The `fare` column indicates how much each passenger paid for their ticket. Let’s look at the distribution and see if there are any extreme values or skewness.

In [None]:
# Fare distribution
plt.figure(figsize=(10, 6))
sns.histplot(titanic['fare'], bins=40, kde=True, color='lightgreen')
plt.title('Distribution of Fare Prices')
plt.xlabel('Fare')
plt.ylabel('Count')
plt.xlim(0, 300)  # Remove extreme outliers for better visibility
plt.show()

In [None]:
# Summary statistics for fare
titanic['fare'].describe()

## Multivariate Analysis

So far, we have explored the Titanic dataset using **univariate analysis**, which involves examining each variable individually. While this provides helpful insights, it doesn't show how variables interact with each other.
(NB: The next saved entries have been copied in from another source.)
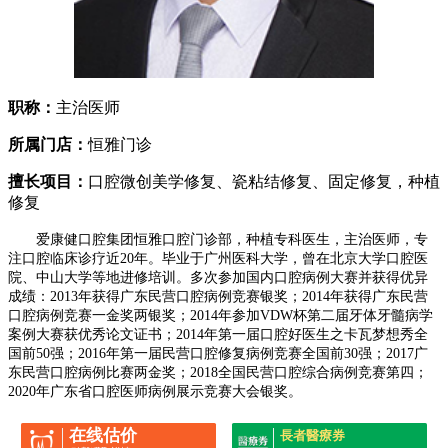
职称：
主治医师
所属门店：
恒雅门诊
擅长项目：
口腔微创美学修复、瓷粘结修复、固定修复，种植
修复
爱康健口腔集团恒雅口腔门诊部，种植专科医生，主治医师，专
注口腔临床诊疗近20年。
毕业于广州医科大学，曾在北京大学口腔医
院、中山大学等地进修培训。多次参加国内口腔病例大赛并获得优异
成绩：2013年获得广东民营口腔病例竞赛银奖；2014年获得广东民营
口腔病例竞赛一金奖两银奖；2014年参加VDW杯第二届牙体牙髓病学
案例大赛获优秀论文证书；2014年第一届口腔好医生之卡瓦梦想秀全
国前50强；2016年第一届民营口腔修复病例竞赛全国前30强；2017广
东民营口腔病例比赛两金奖；2018全国民营口腔综合病例竞赛第四；
2020年广东省口腔医师病例展示竞赛大会银奖。
在线估价
長者醫療券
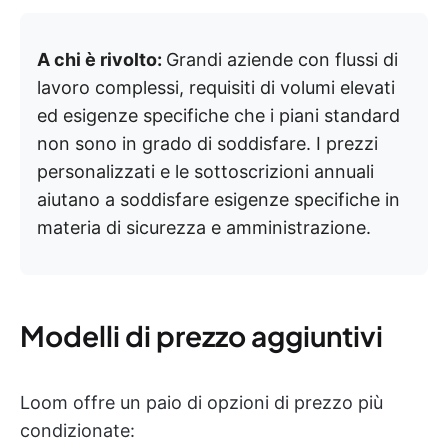
A chi è rivolto:
Grandi aziende con flussi di
lavoro complessi, requisiti di volumi elevati
ed esigenze specifiche che i piani standard
non sono in grado di soddisfare. I prezzi
personalizzati e le sottoscrizioni annuali
aiutano a soddisfare esigenze specifiche in
materia di sicurezza e amministrazione.
Modelli di prezzo aggiuntivi
Loom offre un paio di opzioni di prezzo più
condizionate:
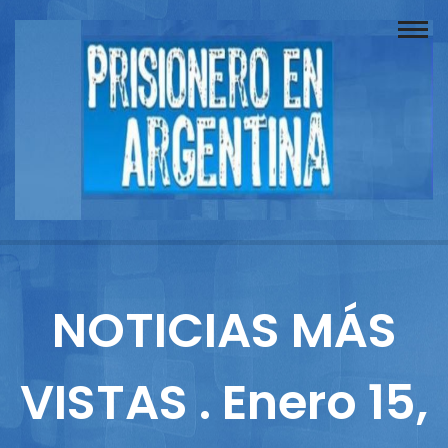
Buscador
Documentos
Prisionero
Opinión
Actuación
Prensa
NOTICIAS MÁS
Reportajes
VISTAS . Enero 15,
Columnistas
Contacto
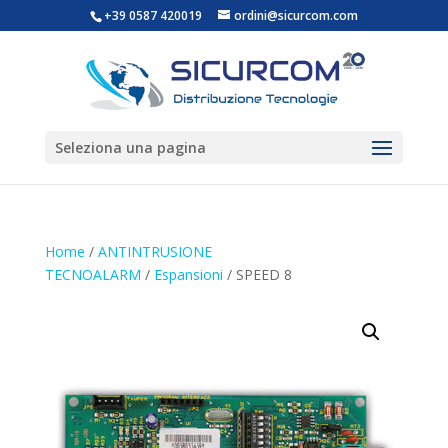
+39 0587 420019
ordini@sicurcom.com
Seleziona una pagina
Home
/
ANTINTRUSIONE
TECNOALARM
/
Espansioni
/ SPEED 8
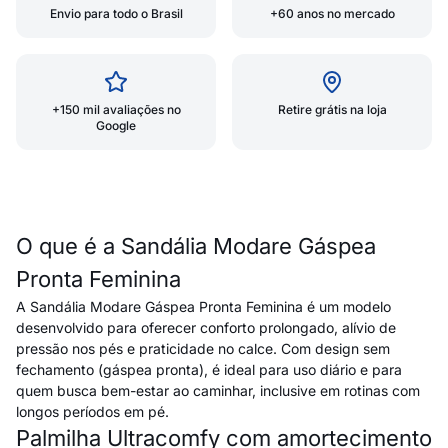
Envio para todo o Brasil
+60 anos no mercado
+150 mil avaliações no
Retire grátis na loja
Google
O que é a Sandália Modare Gáspea
Pronta Feminina
A Sandália Modare Gáspea Pronta Feminina é um modelo
desenvolvido para oferecer conforto prolongado, alívio de
pressão nos pés e praticidade no calce. Com design sem
fechamento (gáspea pronta), é ideal para uso diário e para
quem busca bem-estar ao caminhar, inclusive em rotinas com
longos períodos em pé.
Palmilha Ultracomfy com amortecimento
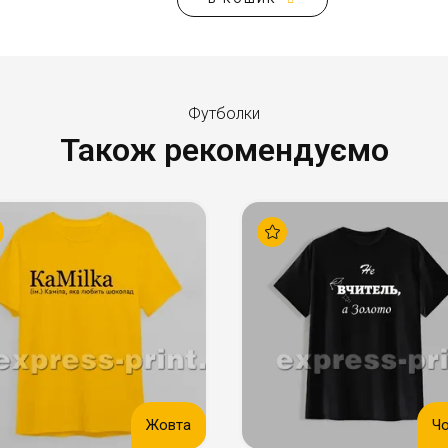
Футболки
Також рекомендуємо
Жовта
Ч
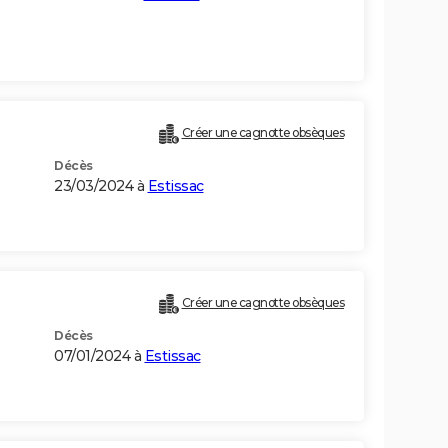
Créer une cagnotte obsèques
Décès
23/03/2024 à
Estissac
Créer une cagnotte obsèques
Décès
07/01/2024 à
Estissac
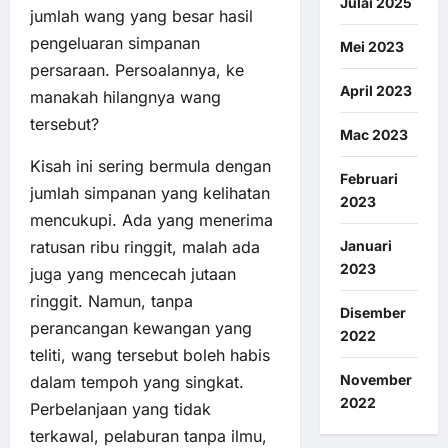
Julai 2025
jumlah wang yang besar hasil
pengeluaran simpanan
Mei 2023
persaraan. Persoalannya, ke
April 2023
manakah hilangnya wang
tersebut?
Mac 2023
Kisah ini sering bermula dengan
Februari
jumlah simpanan yang kelihatan
2023
mencukupi. Ada yang menerima
Januari
ratusan ribu ringgit, malah ada
2023
juga yang mencecah jutaan
ringgit. Namun, tanpa
Disember
perancangan kewangan yang
2022
teliti, wang tersebut boleh habis
November
dalam tempoh yang singkat.
2022
Perbelanjaan yang tidak
terkawal, pelaburan tanpa ilmu,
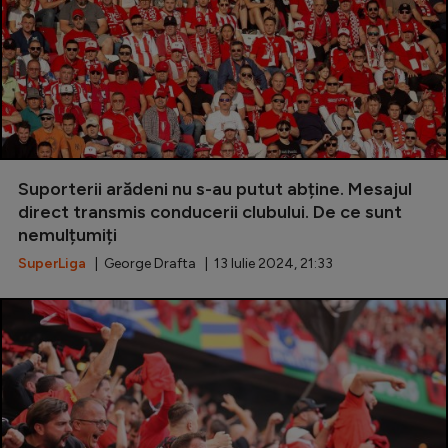
Suporterii arădeni nu s-au putut abține. Mesajul
direct transmis conducerii clubului. De ce sunt
nemulțumiți
SuperLiga
| George Drafta | 13 Iulie 2024, 21:33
**Multivariate analysis** allows us to explore relationships **between multiple variables**. This is crucial because real-world data is rarely independent — passenger survival, for instance, may depend not just on one factor (e.g., `sex`) but on several (like `sex`, `pclass`, and `age`).

By looking at how features interact, we can:
- Uncover hidden patterns
- Detect multicollinearity (when features are correlated with each other)
- Improve feature selection for modeling
- Gain a more holistic understanding of the data

Let's begin our multivariate exploration.

### What combinations of variables are associated with higher survival rates?

In [None]:
import seaborn as sns
import matplotlib.pyplot as plt

# Create a heatmap of survival rate by sex and class
pivot = titanic.pivot_table(index='sex', columns='pclass', values='survived')
sns.heatmap(pivot, annot=True, cmap='YlGnBu', fmt='.2f')
plt.title('Survival Rate by Sex and Class')
plt.ylabel('Sex')
plt.xlabel('Passenger Class')
plt.show()

We observe clear patterns:

- **Women had much higher survival rates** across all classes.
- **First-class passengers** had higher survival, regardless of sex.

This heatmap confirms the strong interaction between `sex` and `pclass` in determining survival outcomes.

### How does age interact with survival and passenger class?

In [None]:
sns.histplot(data=titanic, x='age', hue='survived', multiple='stack', bins=30)
plt.title('Survival Distribution by Age')
plt.xlabel('Age')
plt.ylabel('Count')
plt.show()

From this histogram:

- Younger children had a higher survival rate, likely due to evacuation priorities.
- Older adults (especially over age 60) had low survival rates.
- There's a noticeable overlap across ages — survival wasn't limited to any single group.


In [None]:
sns.boxplot(data=titanic, x='pclass', y='age', hue='survived')
plt.title('Age Distribution by Class and Survival')
plt.xlabel('Passenger Class')
plt.ylabel('Age')
plt.show()

The boxplot reveals:

- In all classes, survivors tended to be younger.
- First class had older passengers overall, but age still played a role in survival likelihood.
- Third class had a wider age distribution, but many non-survivors were concentrated here.


### Are there correlations among numerical features?

In [None]:
# Compute correlation matrix
corr = titanic[['age', 'fare', 'pclass', 'sibsp', 'parch', 'survived']].corr()

# Plot a heatmap
sns.heatmap(corr, annot=True, cmap='coolwarm')
plt.title('Correlation Matrix')
plt.show()

The correlation matrix shows:

- **Fare is negatively correlated with class** (lower class number = higher fare).
- **Fare has a weak positive correlation with survival** — more expensive tickets were slightly more likely to survive.
- **SibSp and Parch are positively correlated**, as expected (they both describe family connections).
- **Survival has modest correlations with fare and class**, but not strongly with age or family size.

Multivariate analysis reveals subtler trends that are not obvious from univariate views alone.